▶ **Activity**
The output should be every line below, retyped exactly, with no images.

▶ **Supplied information**
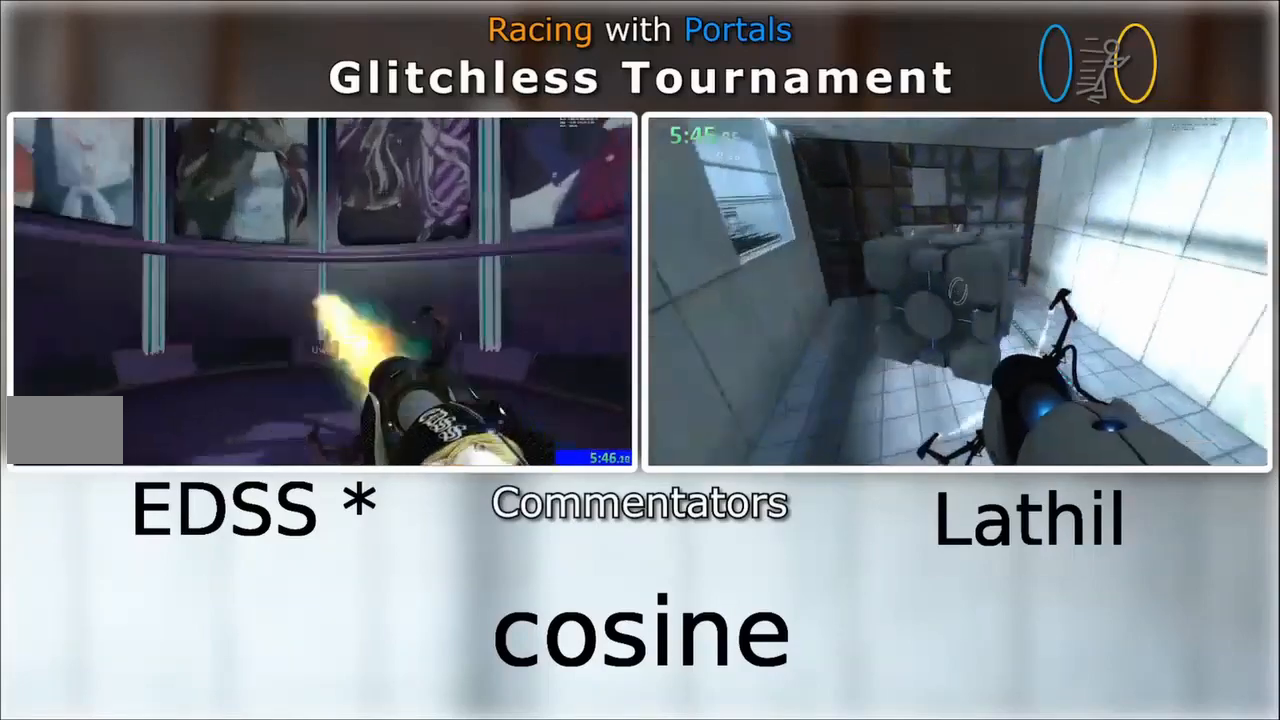
Gameplay with keyboard and mouse; each line is a JSON object with the keys and mouse buttons held at the frame after it. "events" lists presses ("down") and releases ("up") of "a", "d", "e", "s", "space", "w", "mouse_left" and "mouse_right" between this image and that frame as [ms after this image, input, new state], when the widget could be followed in between. "mouse_left", "mouse_right" = the "left", "right" buttons of the "mouse" list. No other keys are recorded. Mouse movement is not recorded. Not read: other_keys.
{"keys": ["s"], "mouse": []}
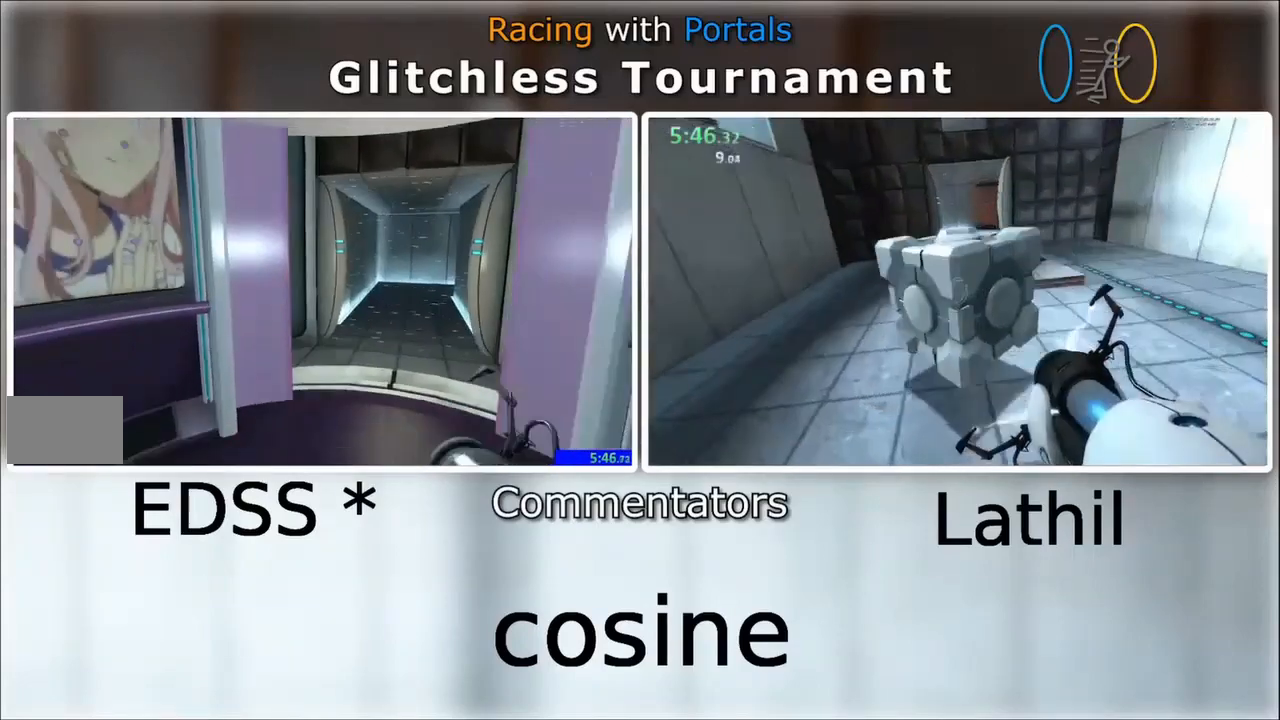
{"keys": [], "mouse": [], "events": [[100, "d", "down"], [234, "d", "up"], [400, "s", "up"]]}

▶ **Expected answer**
Gameplay with keyboard and mouse; each line is a JSON object with the keys and mouse buttons held at the frame after it. "events" lists presses ("down") and releases ("up") of "a", "d", "e", "s", "space", "w", "mouse_left" and "mouse_right" between this image and that frame as [ms after this image, input, new state], when the widget could be followed in between. "mouse_left", "mouse_right" = the "left", "right" buttons of the "mouse" list. No other keys are recorded. Mouse movement is not recorded. Not read: other_keys.
{"keys": ["s"], "mouse": []}
{"keys": [], "mouse": [], "events": [[100, "d", "down"], [234, "d", "up"], [400, "s", "up"]]}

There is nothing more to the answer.